> _Goal of the exercise_:
The output consists only of the lines from the one with "left eye: (1207, 397)" through the end of the records, each printed exactly, and contains no pictures.

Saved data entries
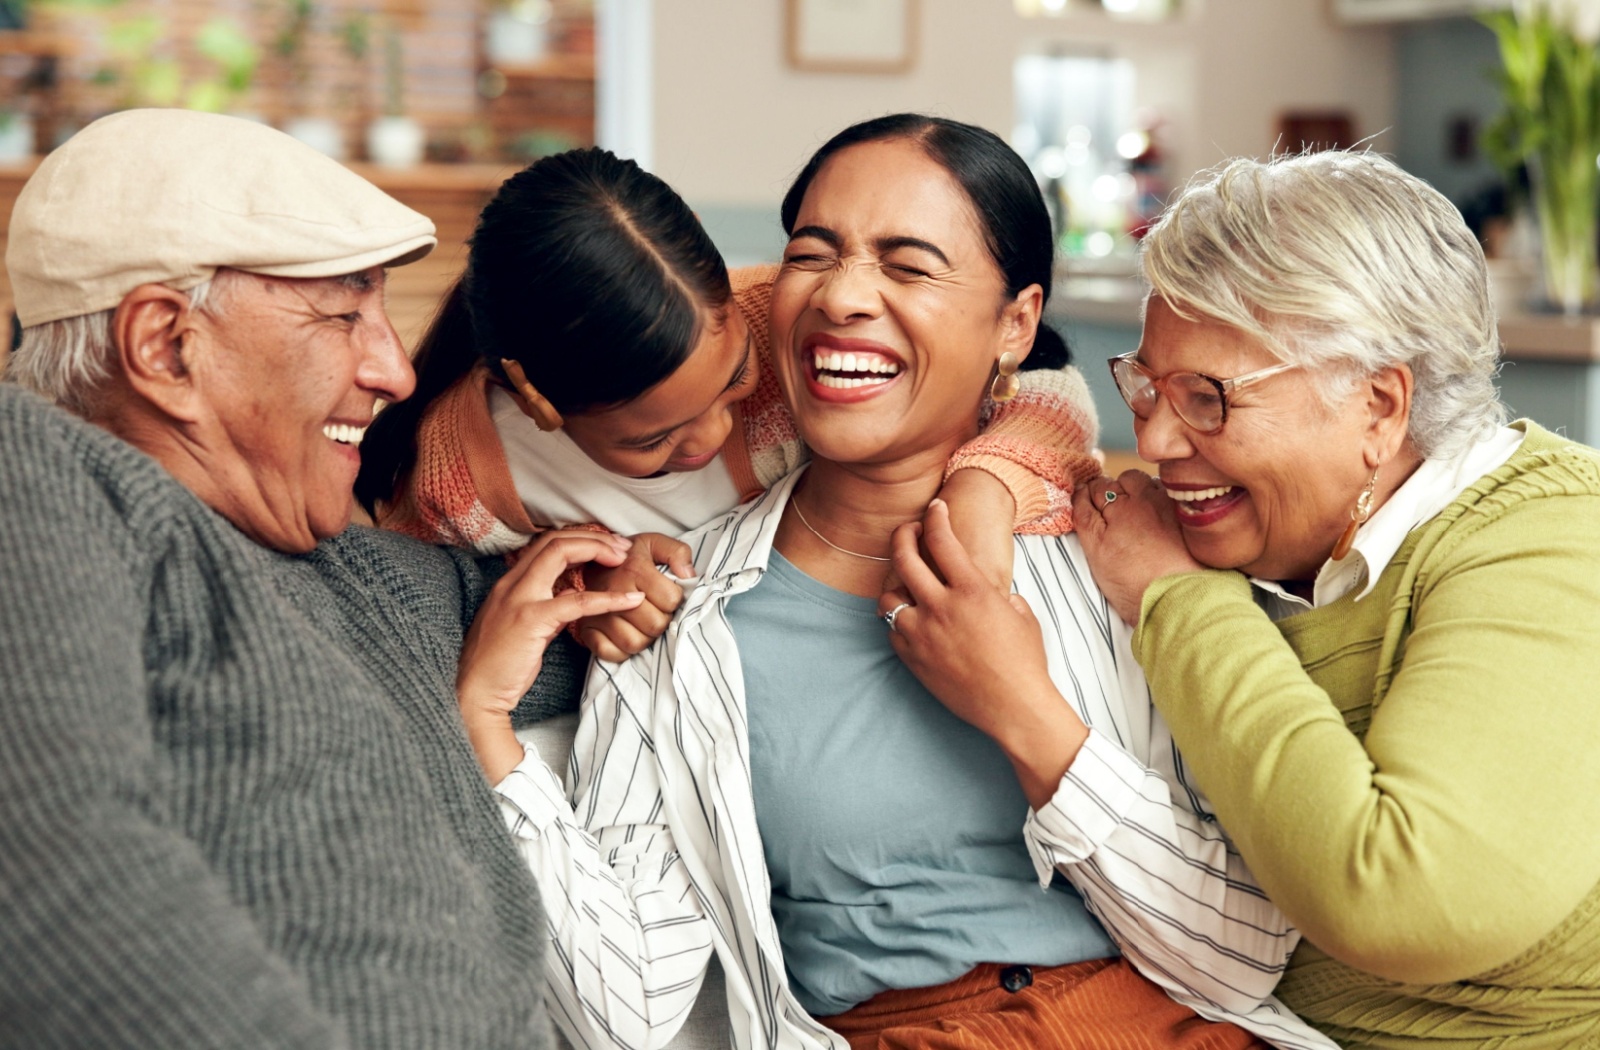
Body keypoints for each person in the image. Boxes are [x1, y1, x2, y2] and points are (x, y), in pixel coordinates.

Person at [455, 114, 1335, 1050]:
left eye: (908, 265)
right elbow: (621, 1009)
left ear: (1016, 324)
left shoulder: (1126, 553)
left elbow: (1239, 957)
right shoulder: (672, 614)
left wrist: (1024, 710)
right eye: (812, 254)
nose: (843, 297)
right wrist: (480, 722)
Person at [0, 109, 641, 1048]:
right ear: (165, 348)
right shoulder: (37, 472)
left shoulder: (352, 564)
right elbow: (55, 867)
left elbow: (586, 619)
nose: (394, 372)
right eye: (345, 313)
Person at [1067, 151, 1600, 1049]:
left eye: (1207, 397)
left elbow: (1406, 895)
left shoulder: (1554, 541)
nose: (1152, 438)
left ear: (1379, 407)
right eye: (1149, 386)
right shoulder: (1266, 535)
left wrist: (1181, 602)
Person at [354, 146, 1101, 668]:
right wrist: (588, 585)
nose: (713, 434)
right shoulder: (462, 478)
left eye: (734, 378)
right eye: (654, 438)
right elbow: (468, 605)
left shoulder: (791, 316)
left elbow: (1042, 378)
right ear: (538, 400)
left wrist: (988, 484)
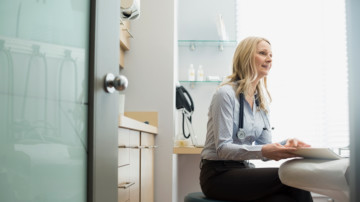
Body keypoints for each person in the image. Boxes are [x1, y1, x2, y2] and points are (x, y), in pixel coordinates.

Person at [200, 36, 313, 202]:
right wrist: (264, 151)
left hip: (243, 169)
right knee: (294, 180)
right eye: (262, 53)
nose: (269, 59)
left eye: (271, 55)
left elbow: (263, 148)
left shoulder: (261, 101)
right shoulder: (225, 94)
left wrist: (286, 145)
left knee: (284, 199)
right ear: (246, 57)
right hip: (218, 175)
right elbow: (222, 148)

> _Final answer_:
left eye: (1207, 397)
left elbow: (1406, 895)
left shoulder: (1554, 541)
nose: (1152, 438)
left ear: (1379, 407)
right eye: (1149, 386)
right shoulder: (1266, 535)
left wrist: (1181, 602)
Person at [354, 146, 1101, 668]:
right wrist: (588, 585)
nose: (713, 434)
right shoulder: (462, 478)
left eye: (734, 378)
right eye: (654, 438)
right elbow: (468, 605)
left shoulder: (791, 316)
left elbow: (1042, 378)
right ear: (538, 400)
left wrist: (988, 484)
Body keypoints for each person in the image. Boxes are [x1, y1, x2, y2] and points are (x, y), in pixel coordinates.

Person at [200, 36, 313, 202]:
right wrist: (264, 151)
left hip: (243, 169)
right knee: (294, 180)
right eye: (262, 53)
nose: (269, 59)
left eye: (271, 55)
left elbow: (263, 148)
left shoulder: (261, 101)
right shoulder: (225, 94)
left wrist: (286, 145)
left knee: (284, 199)
right ear: (246, 57)
right hip: (218, 175)
right elbow: (222, 148)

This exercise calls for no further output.